I think I initially misunderstood the question. I now believe there are three components here: a rigid massless rod in the shape of a spiral; a massless spring that is wound around the rod in a frictionless manner; and a bead at the end of the spring. The entire system is anchored at the point A by a single nail - thus, the system is free to rotate about this point A (it is a hinge, i.e. it fixes the position of the spiral at A, but not the direction).

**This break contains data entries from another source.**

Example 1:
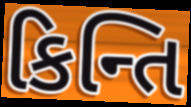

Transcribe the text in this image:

કિન્તિ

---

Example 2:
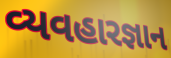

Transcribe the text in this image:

વ્યવહારજ્ઞાન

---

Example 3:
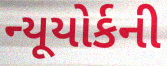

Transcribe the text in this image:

ન્યૂયોર્કની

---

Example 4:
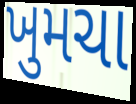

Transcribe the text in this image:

ખુમચા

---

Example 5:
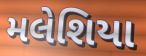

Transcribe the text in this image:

મલેશિયા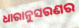
ଧାରାନୁସରଣରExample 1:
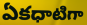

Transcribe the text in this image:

ఏకధాటిగా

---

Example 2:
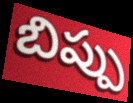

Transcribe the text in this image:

బిప్పు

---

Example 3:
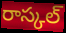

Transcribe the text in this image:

రాస్కల్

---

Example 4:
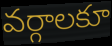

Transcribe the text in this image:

వర్గాలకూ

Now it would be instructive to look at the forces on the system - remembering Newton's third law. You drew the following (I am simplifying the spiral to make the drawing clearer but the principle is the same):
In reality, what you have is the following - at every point in the system there must be a force balance by Newton's third law:
The spring is pulling "down" on the mass $M_1$ and on the nail $A$; the reaction is a net force of $2F$ on the "spring plus rod" system, to which I am assigning a mass $M_2$.

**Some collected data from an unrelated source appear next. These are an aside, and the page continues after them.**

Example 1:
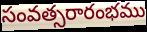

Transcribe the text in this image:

సంవత్సరారంభము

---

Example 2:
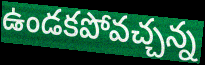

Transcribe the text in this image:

ఉండకపోవచ్చన్న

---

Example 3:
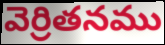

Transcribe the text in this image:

వెర్రితనము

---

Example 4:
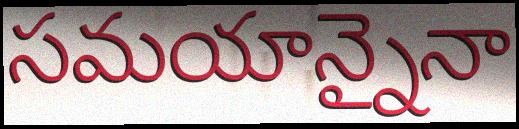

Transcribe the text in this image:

సమయాన్నైనా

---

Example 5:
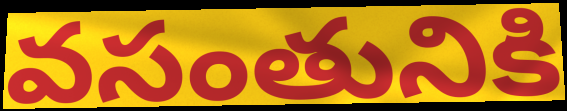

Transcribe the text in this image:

వసంతునికిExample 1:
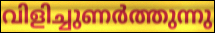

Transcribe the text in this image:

വിളിച്ചുണർത്തുന്നു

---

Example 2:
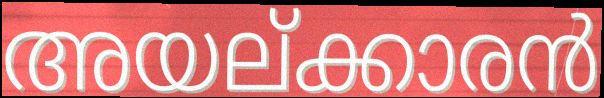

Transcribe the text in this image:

അയല്ക്കാരൻ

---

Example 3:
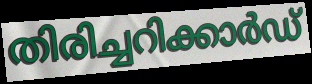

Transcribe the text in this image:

തിരിച്ചറിക്കാർഡ്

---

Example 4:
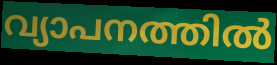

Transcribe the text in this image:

വ്യാപനത്തിൽ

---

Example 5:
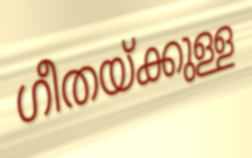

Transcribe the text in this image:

ഗീതയ്ക്കുള്ള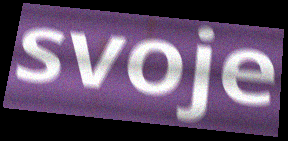
svoje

Now what would happen in a system with finite $M_2$ is the following:
Mass $M_1$ accelerates downward with $$a_1 =\frac{F}{M_1}$$
Mass $M_2$ accelerates upward with $$a_2 =\frac{2F}{M_2}$$
A short time later, the situation will look like this (I am sorry this is a messy drawing):
As you can see, the mass $M_1$ is moving down, and the mass $M_2$ is moving up; the direction of the forces is changing.

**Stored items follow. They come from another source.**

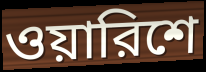
ওয়ারিশেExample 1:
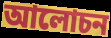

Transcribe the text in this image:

আলোচন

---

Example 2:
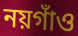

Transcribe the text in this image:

নয়গাঁও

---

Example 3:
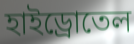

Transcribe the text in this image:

হাইড্রোতেল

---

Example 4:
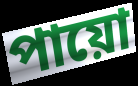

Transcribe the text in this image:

পায়ো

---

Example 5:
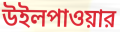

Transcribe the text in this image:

উইলপাওয়ারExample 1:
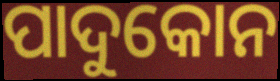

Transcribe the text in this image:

ପାଦୁକୋନ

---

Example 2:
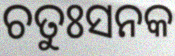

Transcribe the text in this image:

ଚତୁଃସନକ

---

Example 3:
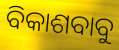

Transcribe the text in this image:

ବିକାଶବାବୁ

Now the relative velocities of the two parts of the system: bead, and {spring + rod} after a short time $\delta t$ (before the system has had chance to change shape significantly) is given by their relative masses from the two accelerations above:
$$ \frac{V_1}{V_2} = \frac{M_2}{2M_1}$$
(and these velocities are in opposite directions). Note that this expression shows conservation of angular momentum, since
$$ 2 M_1 V_1 = M_2 V_2$$
and the distance from the center of rotation (chosen to be at A) for $M_1$ is twice the distance for $M_2$ (projected onto the horizontal axis).
Now the only thing you have to do is take the limit of the above where $M_2$ is zero, and you see that angular momentum is conserved for this system.
Afterthought
The way I drew the spiral, it looked like a semicircle. In reality, one property of a spiral is that there has to be a radial component to the slope - so the force on mass $M_1$ is really not just tangential (as I drew it in the initial drawing), but it has both a tangential and a radial (inward) component. This shows that there is a force available for accelerating the mass inwards from the moment the system is released. The other aspects of the above description are unchanged - although it's slightly trickier to convince yourself of the balance of forces on the light rod when it has arbitrary shape. But the same argument holds as before: when the mass of rod+spring tends to zero, it will move instantaneously in a direction that opposes tangential motion by $M_1$, thus conserving angular momentum.
one more thought
I just re-read where you state "since the only thing moving is the bead". This could be read as meaning that the rod is fixed - in other words, that the point A is fixed such that the rod doesn't rotate about A. In that case there will be a torque at A which imparts angular momentum to the rod-spring-bead system on the one hand, and an equal and opposite angular momentum on the rest of the universe - in other words, with this kind of coupling you cannot consider the system "isolated".